Over the years, boaters have adopted headgear from other sports. The visors worn by sportfishing captains, Tilly hats made famous by adventurers and sailors, baseball caps, and even cowboy hats can be seen out on the waterways. If your noggin happens to be lacking in hair, a hat is particularly important. When choosing protection for your head, keep in mind other body parts, too. A hat with a wide brim protects not only your head, but also keeps the sun off your ears and helps remove some of the glare that bounces off the water.
Sunscreen companies have done their job well and have made us aware of its benefits and the necessity to reapply. But still, the sun is omnipresent and has a way of getting to the places we forget about. Women tend to be particularly careful to apply sunscreen to their faces. Even our daily moisturizers often contain high SPF. What we may forget is what carnies have known for years. They offer to guess your age, and all too often they are right. One of their tricks for women is to look not at their faces, but to consider instead the state of their neck and the back of their hands. These are the places the sun finds to damage that we often forget to protect. When applying sunscreen, we also tend to only remember the places we can see. If you normally wear your hair down, but put it in a ponytail because of the wind when you are out on the boat, the back of your neck is getting the direct effect of the blazing sun and will quickly go from its normal silky white to lobster red.

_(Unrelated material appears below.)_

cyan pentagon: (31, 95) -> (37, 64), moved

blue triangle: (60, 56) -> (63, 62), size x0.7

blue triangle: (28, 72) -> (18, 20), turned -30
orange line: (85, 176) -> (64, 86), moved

Sunglasses to protect your eyes from wind- and sunburn, and lip moisturizer with sunscreen are good habits when you are on the water. Another form of sun protection that is increasing in popularity is a buff. Often worn by divers to keep their hair out of their masks, these circles of cloth are now showing up at nearly every outdoor event. Worn as a cap, around the neck, or over the lower part of your face, it is the ultimate in sun protection, though the fashion statement is still being debated.

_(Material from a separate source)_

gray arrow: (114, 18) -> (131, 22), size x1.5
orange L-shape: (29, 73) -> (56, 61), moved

Because even sunscreen that claims to be waterproof washes off after swimming or sweating, and reapplying isn't always pleasant or possible, covering your skin with clothing is always the best protections from the sun. Fishing guides have known for decades the benefits of wearing a long-sleeved white shirt, and the idea has quickly spread. Several companies make fast-drying, light, high SPF shirts that are comfortable and actually look good. The selection, especially for women, has increased drastically in the past few years as people start to realize that not only do these shirts protect your skin, by "shading" you from the sun they also keep you much cooler.
Children are especially prone to getting sunburned since they generally spend so much time in the water and on the beach. Reapplying sunscreen to a child once his is wet and sandy is nearly impossible. Once again, other sports have offered us a good solution. Surfers wear rash guards to prevent their chests from getting abraded from hours of laying on their boards waiting for the right wave. These fast-drying form-fitting shirts are perfect for children. They provide protection from the sun, yet they do not get weighed down and baggy when they are wet like t-shirts. Long-sleeved versions are available for all sizes, newborn to adult, and act as a comfortable sunscreen that doesn't need to be reapplied.
There are some body parts that we just don't think about getting sunburnt. Standing at the helm for hours with the sun behind you may not immediately signal to you that you should apply sunscreen. The next day when you can't sit down because the back of your legs are burnt, it is too late. The tops of your feet are another potentially painful spot to get too much sun, making wearing shoes Monday morning a painful punishment.
We all know we should, but a reminder of the importance of protecting our skin from sun damage may help prevent sunburns, wrinkles, or worse. Keep a supply of sunscreen products in the boat, or better yet, in the cooler for an invigorating treat when you reapply.